YOUR GOAL =
Return every line of the listing below that contains the word "with", copying each such line unchanged and in its original order.

RECORDS SUPPLIED =
__________________________________________________
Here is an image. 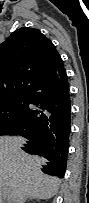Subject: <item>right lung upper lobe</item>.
<instances>
[{
	"label": "right lung upper lobe",
	"mask_w": 89,
	"mask_h": 203,
	"mask_svg": "<svg viewBox=\"0 0 89 203\" xmlns=\"http://www.w3.org/2000/svg\"><path fill=\"white\" fill-rule=\"evenodd\" d=\"M63 61L38 29L22 27L0 45V105L23 96Z\"/></svg>",
	"instance_id": "right-lung-upper-lobe-1"
}]
</instances>
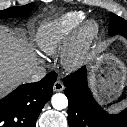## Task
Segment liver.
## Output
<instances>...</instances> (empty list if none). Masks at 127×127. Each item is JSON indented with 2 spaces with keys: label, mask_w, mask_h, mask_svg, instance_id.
Instances as JSON below:
<instances>
[{
  "label": "liver",
  "mask_w": 127,
  "mask_h": 127,
  "mask_svg": "<svg viewBox=\"0 0 127 127\" xmlns=\"http://www.w3.org/2000/svg\"><path fill=\"white\" fill-rule=\"evenodd\" d=\"M36 60L23 37L0 25V98L28 81L27 74Z\"/></svg>",
  "instance_id": "liver-1"
}]
</instances>
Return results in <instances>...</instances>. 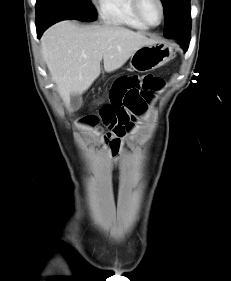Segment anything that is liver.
<instances>
[{
    "mask_svg": "<svg viewBox=\"0 0 231 281\" xmlns=\"http://www.w3.org/2000/svg\"><path fill=\"white\" fill-rule=\"evenodd\" d=\"M157 43L140 32L117 25L80 27L61 21L47 29L41 38V53L51 80L68 107L71 95L84 93L101 73L122 67L134 52Z\"/></svg>",
    "mask_w": 231,
    "mask_h": 281,
    "instance_id": "liver-1",
    "label": "liver"
}]
</instances>
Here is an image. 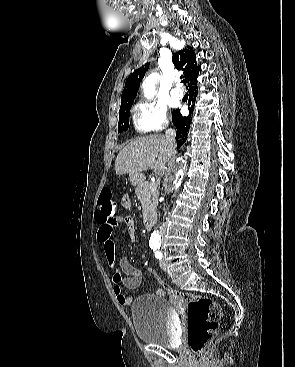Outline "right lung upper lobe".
I'll list each match as a JSON object with an SVG mask.
<instances>
[{"label":"right lung upper lobe","mask_w":295,"mask_h":367,"mask_svg":"<svg viewBox=\"0 0 295 367\" xmlns=\"http://www.w3.org/2000/svg\"><path fill=\"white\" fill-rule=\"evenodd\" d=\"M172 60L175 68L184 70V75L181 76V78H183L182 82L188 84L187 88L190 90L192 87L196 86L200 67L197 65L193 48L188 46L187 48L174 53ZM148 67L149 63L138 68L128 77L122 92L121 105L134 101V98L137 95L139 84L143 79Z\"/></svg>","instance_id":"right-lung-upper-lobe-1"}]
</instances>
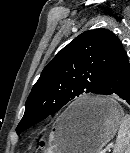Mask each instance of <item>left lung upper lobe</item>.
I'll list each match as a JSON object with an SVG mask.
<instances>
[{
  "label": "left lung upper lobe",
  "instance_id": "left-lung-upper-lobe-1",
  "mask_svg": "<svg viewBox=\"0 0 130 153\" xmlns=\"http://www.w3.org/2000/svg\"><path fill=\"white\" fill-rule=\"evenodd\" d=\"M107 29L86 31L76 37L46 65L26 101L17 134L82 94H98L106 69L121 47Z\"/></svg>",
  "mask_w": 130,
  "mask_h": 153
}]
</instances>
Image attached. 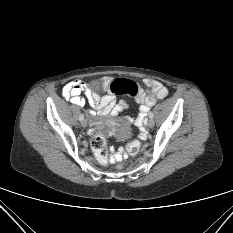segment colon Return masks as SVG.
Instances as JSON below:
<instances>
[{
	"label": "colon",
	"instance_id": "5ec220e1",
	"mask_svg": "<svg viewBox=\"0 0 233 233\" xmlns=\"http://www.w3.org/2000/svg\"><path fill=\"white\" fill-rule=\"evenodd\" d=\"M139 87L136 82L130 79H115L110 84V92L115 95H129L135 97L138 93ZM99 127L97 126L96 129ZM90 145L92 151L101 164L108 162V151L104 137L96 131L91 139ZM141 144L139 141L134 140L127 145V152L130 155H135L140 151Z\"/></svg>",
	"mask_w": 233,
	"mask_h": 233
}]
</instances>
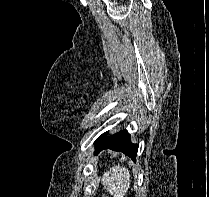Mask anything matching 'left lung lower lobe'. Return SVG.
<instances>
[{"mask_svg":"<svg viewBox=\"0 0 209 197\" xmlns=\"http://www.w3.org/2000/svg\"><path fill=\"white\" fill-rule=\"evenodd\" d=\"M106 134L107 133H104L96 139V154L103 149H111L124 153L132 160L136 159L138 144L131 143L130 134L126 130H122L111 136H106Z\"/></svg>","mask_w":209,"mask_h":197,"instance_id":"obj_1","label":"left lung lower lobe"}]
</instances>
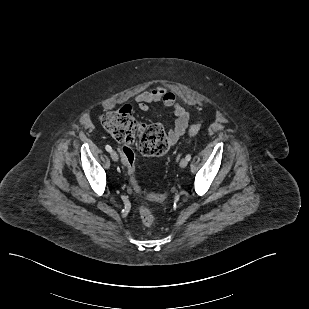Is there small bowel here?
Returning <instances> with one entry per match:
<instances>
[{
	"label": "small bowel",
	"instance_id": "1",
	"mask_svg": "<svg viewBox=\"0 0 309 309\" xmlns=\"http://www.w3.org/2000/svg\"><path fill=\"white\" fill-rule=\"evenodd\" d=\"M135 100L139 109L144 112L149 110L152 103H162L164 106L172 108L175 123L167 134L169 145H174L185 134L189 123V112L166 87L157 85L149 91L140 92L136 95Z\"/></svg>",
	"mask_w": 309,
	"mask_h": 309
}]
</instances>
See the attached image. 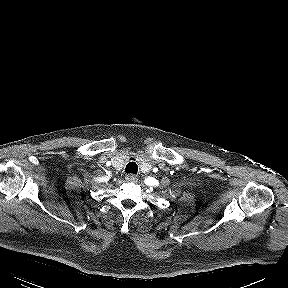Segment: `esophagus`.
Wrapping results in <instances>:
<instances>
[{
	"label": "esophagus",
	"instance_id": "34e87169",
	"mask_svg": "<svg viewBox=\"0 0 288 288\" xmlns=\"http://www.w3.org/2000/svg\"><path fill=\"white\" fill-rule=\"evenodd\" d=\"M125 179L127 181L135 182V181H137V176L134 174H127Z\"/></svg>",
	"mask_w": 288,
	"mask_h": 288
}]
</instances>
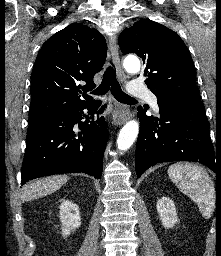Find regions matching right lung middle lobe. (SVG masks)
I'll return each mask as SVG.
<instances>
[{
    "instance_id": "right-lung-middle-lobe-1",
    "label": "right lung middle lobe",
    "mask_w": 221,
    "mask_h": 256,
    "mask_svg": "<svg viewBox=\"0 0 221 256\" xmlns=\"http://www.w3.org/2000/svg\"><path fill=\"white\" fill-rule=\"evenodd\" d=\"M43 116L42 115H33V116H29V125L35 124L41 120H43Z\"/></svg>"
}]
</instances>
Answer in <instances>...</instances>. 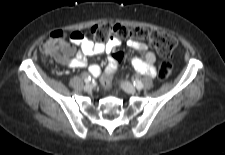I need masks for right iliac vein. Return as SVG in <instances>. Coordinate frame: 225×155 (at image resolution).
<instances>
[{
    "instance_id": "right-iliac-vein-1",
    "label": "right iliac vein",
    "mask_w": 225,
    "mask_h": 155,
    "mask_svg": "<svg viewBox=\"0 0 225 155\" xmlns=\"http://www.w3.org/2000/svg\"><path fill=\"white\" fill-rule=\"evenodd\" d=\"M92 88H93V86L91 84H89V83L84 86V90L86 92H91Z\"/></svg>"
}]
</instances>
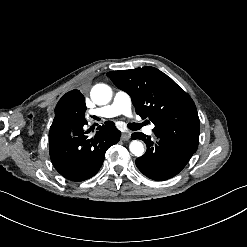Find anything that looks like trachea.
Here are the masks:
<instances>
[{
  "mask_svg": "<svg viewBox=\"0 0 247 247\" xmlns=\"http://www.w3.org/2000/svg\"><path fill=\"white\" fill-rule=\"evenodd\" d=\"M142 126H144V123H129L128 124V128L134 131L139 130Z\"/></svg>",
  "mask_w": 247,
  "mask_h": 247,
  "instance_id": "1",
  "label": "trachea"
}]
</instances>
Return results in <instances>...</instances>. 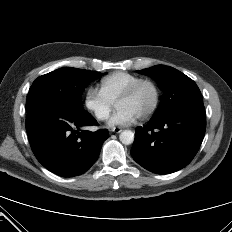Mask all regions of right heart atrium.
I'll return each instance as SVG.
<instances>
[{
	"mask_svg": "<svg viewBox=\"0 0 232 232\" xmlns=\"http://www.w3.org/2000/svg\"><path fill=\"white\" fill-rule=\"evenodd\" d=\"M83 104L85 109L98 121L106 120L113 109V103L94 87L86 90Z\"/></svg>",
	"mask_w": 232,
	"mask_h": 232,
	"instance_id": "right-heart-atrium-1",
	"label": "right heart atrium"
}]
</instances>
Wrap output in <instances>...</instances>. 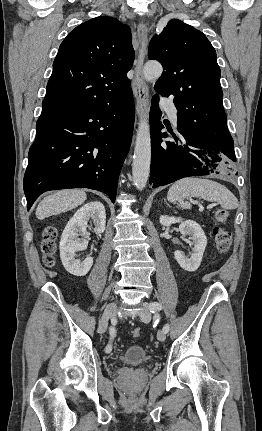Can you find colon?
Segmentation results:
<instances>
[{"instance_id":"1","label":"colon","mask_w":262,"mask_h":431,"mask_svg":"<svg viewBox=\"0 0 262 431\" xmlns=\"http://www.w3.org/2000/svg\"><path fill=\"white\" fill-rule=\"evenodd\" d=\"M216 219L219 223L214 228L215 247L219 253H227L231 248L232 236L231 232L222 225L230 218V213L223 208H218L215 212ZM57 230L53 226L47 227L43 232L41 241V249L44 254V263L51 267L55 264V249H56ZM141 334L140 328H135L132 331L134 337H139Z\"/></svg>"}]
</instances>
__________________________________________________
COMPLETE ANSWER =
<instances>...</instances> (empty list if none). Masks at 127×127. Each item is JSON indented with 2 spaces with keys: label, mask_w, mask_h, mask_svg, instance_id.
I'll list each match as a JSON object with an SVG mask.
I'll list each match as a JSON object with an SVG mask.
Returning <instances> with one entry per match:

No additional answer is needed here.